By Moin Qazi
India follows a system of legal pluralism that allows different religious communities to be governed by their codes of personal law. This has been seen as a way of protecting distinct communal identities and safeguarding the right of citizens to practice their faith, as enshrined in the Constitution. The Constitution grants equal protection under the law to all citizens. That being said, Muslims are governed by the personal law, which came into force in 1937. However, the authors of the Constitution wanted a standard set of family laws. The civil code tinderbox is stoked every few years by both the political right and several others who keep stirring the cauldron and have been advocating a Uniform Civil Code since the framing of the Indian Constitution. The issue continues to generate wattage to seed the unceasing storms, the continual quarrels and the dialectics of history.
Critical Considerations of implementing uniform civil code
Gender-just reforms are needed to help in correcting gender biases but they should be well-intentioned. The reform backers believe that the state should undertake them, to use the words of the great parliamentarian Edmund Burke, with “the cold neutrality of an impartial judge.” And to remember his words again:” No man can mortgage his injustice as a pawn for his fidelity.” The state cannot expect Muslims to jettison the core tenets of their faith. For Muslims, changes to Islamic law have to be made within the boundaries of the Quran’s teachings if they are to be legitimate. Without the cooperation of the religious scholars, who bestow this legitimacy, the masses will not embrace change. The clerics are critical in the whole equation. The predominant hardliners among their ranks are locked in a virtual and civil war with reformers. Islam may not always be the sole factor in the repression of women. Local, social, political, economic and educational forces and the prevalence of pre-Islamic customs must also be considered. In some societies, they are a pervasive influence. But, in many cases, the proper application of Islamic law remains a significant obstacle to the evolution of the position of women.
The mindset of Indian Muslims
Muslims are apprehensive of the state’s obsession with trying to “create” a specific type of Islam, rather than allowing them space to live Islam – with all its beliefs, traditions, cultures, references and various practices. They see the civil code as a seductively wrapped gender welfare intervention that can be a powerful salient, paving the way for further intrusion into their religious and cultural values. This slippery slope is not lost on Muslims, who see it as slouching toward a pernicious future for their faith. The painful social conditions of Muslim women are prevalent among the underprivileged. In the economically improved strata of Muslims, the sort of oppressive practices being discussed is a rarity. Poverty is the root cause of obscurantism in Muslim families. Economic empowerment is one tide that lifts all the boats. It enables you to provide better education, better housing and better healthcare. It is a virtual cycle that transforms your worldview. The biggest problems facing Muslim women today are economic. They are not likely to be solved with civil rights remedies, but they could be relieved with public and private action to encourage economic redevelopment. More than religious redemption, they need economic redemption. The need for educational and financial empowerment of these women is of utmost critical importance. Economic redemption is more important for Muslim society than religious redemption.

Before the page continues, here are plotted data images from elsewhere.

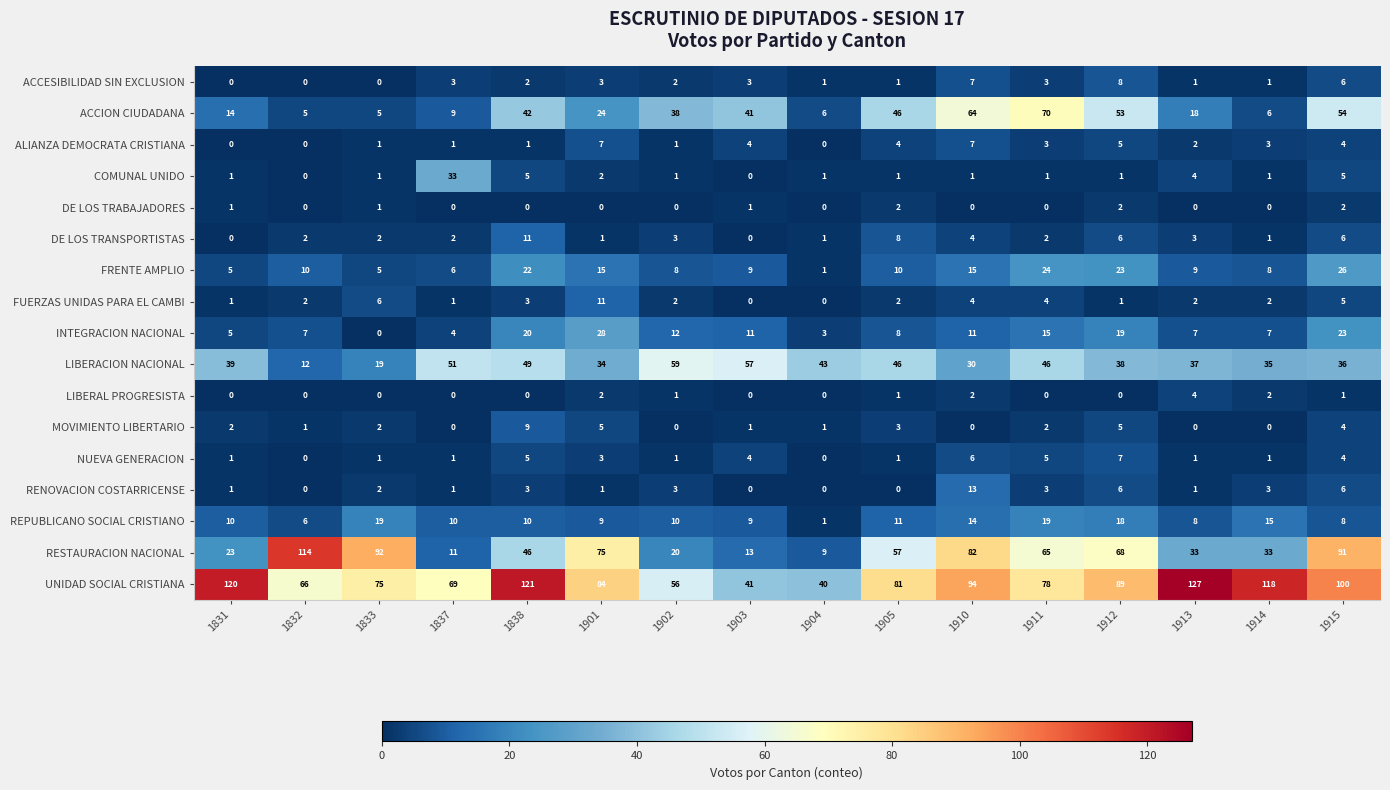

Between 1832 and 1901, which series saw the biggest shift?

RESTAURACION NACIONAL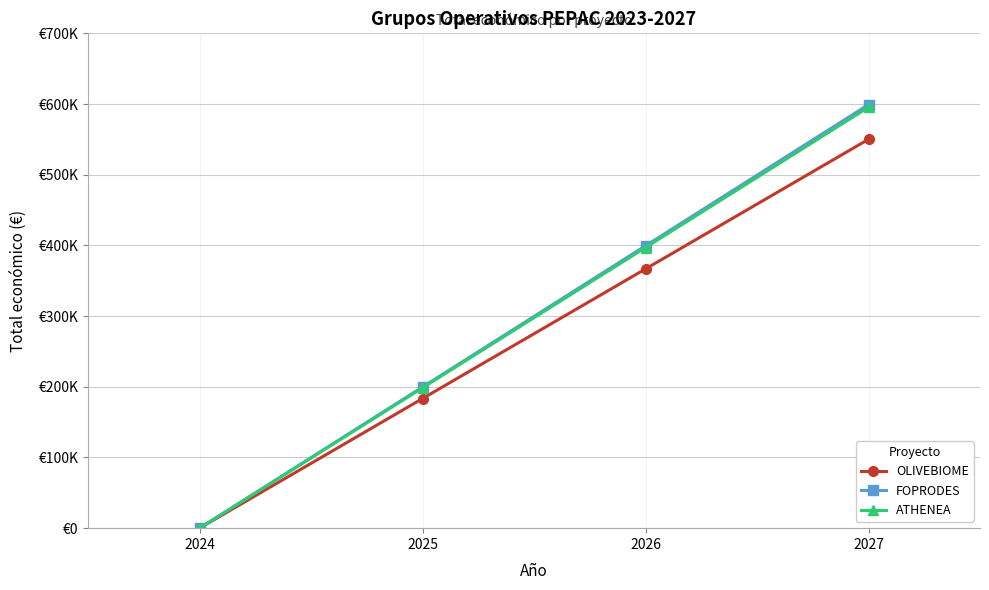

Rank the series at 2025 from lowest to highest value.

OLIVEBIOME, ATHENEA, FOPRODES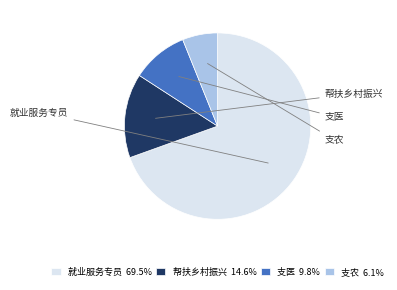

How many segments does this pie chart have?

4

Misinterpreting the civil code
A standard civil code is being oversold as a silver bullet for gender justice which it is not. It is certainly not going to produce the ideological conditions that are being promised. What is urgently required is draining the swamps of Muslim poverty, breeding unrest and frustration, leading to physical and mental violence. The opponents argue that those opposed to customary law have several options. There are already several laws like the Indian Marriage Act, Indian Divorce Act, Indian Succession Act, and Indian Wards & Guardianship Act which provide a secular alternative for those who want it. This law allows Indians to marry and be governed by secular civil laws, irrespective of the faith followed by either party. Therefore, there is no need to impose a secular civil code on everyone. Reform is an unruly horse that can go berserk unless adequately saddled. The modern trend is for the acceptance of diversity. It is equally essential for the Muslim theocracy to understand their proper role: Religious policing, cultural policing, guardian policing, family policing and community policing. The many names share one vision: a humane, compassionate, culturally refined system with a mindset of respect and a demonstrable concern for improving women’s well-being, particularly when they have been assigned a very exalted position by the Qur’an and Its Messenger.
The community’s social codes do not indeed guarantee women a secure place to them as citizens equal to men; such attitudes are preserved by patriarchal and cultural traditions, as well as the continued twisting of Islamic injunctions to suit the needs of misogynists. The reality of Muslim women continues to confound easy categorisation. They have been going to school and university, holding down jobs and earning money for several generations now. Yet they still live with widespread gender-based biases.
In The Reconstruction of Religious Thought in Islam, the legendary philosopher poet Sir Muhammad Iqbal wrote, “In view of the intense conservatism of the Muslims of India, Indian judges cannot but stick to standard works. The result is that the law remains stationary while the people are moving.”
To those opposed to reformist ideas, let us remind them of legendary poet Iqbal’s assertion: “[t]he teaching of the Qur’an that life is a process of progressive creation necessitates that each generation, guided but unhampered by the work of its predecessors, should be permitted to solve its problems.”